• [Task details]: The copy must match the data word for word and contain no pictures.

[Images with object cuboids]
*-*-*

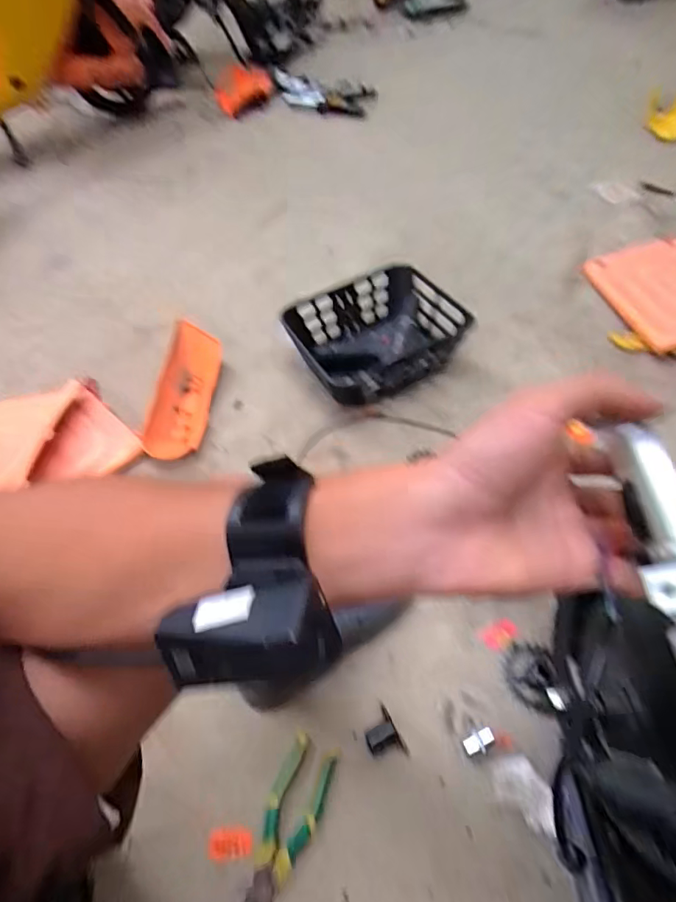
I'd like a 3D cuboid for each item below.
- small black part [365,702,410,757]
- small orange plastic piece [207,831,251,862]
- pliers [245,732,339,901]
[{"bbox_3d":[0.055,0.352,0.598,0.039,0.014,0.059,-26,55,-14],"label":"small black part"},{"bbox_3d":[-0.124,0.451,0.557,0.051,0.008,0.027,-6,53,0],"label":"small orange plastic piece"},{"bbox_3d":[-0.067,0.445,0.549,0.060,0.014,0.212,19,57,18],"label":"pliers"}]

*-*-*

• [The completed task]:
I'd like a 3D cuboid for each item below.
- small black part [365,702,410,757]
- small orange plastic piece [207,831,251,862]
- pliers [245,732,339,901]
[{"bbox_3d":[0.055,0.352,0.598,0.039,0.014,0.059,-26,55,-14],"label":"small black part"},{"bbox_3d":[-0.124,0.451,0.557,0.051,0.008,0.027,-6,53,0],"label":"small orange plastic piece"},{"bbox_3d":[-0.067,0.445,0.549,0.060,0.014,0.212,19,57,18],"label":"pliers"}]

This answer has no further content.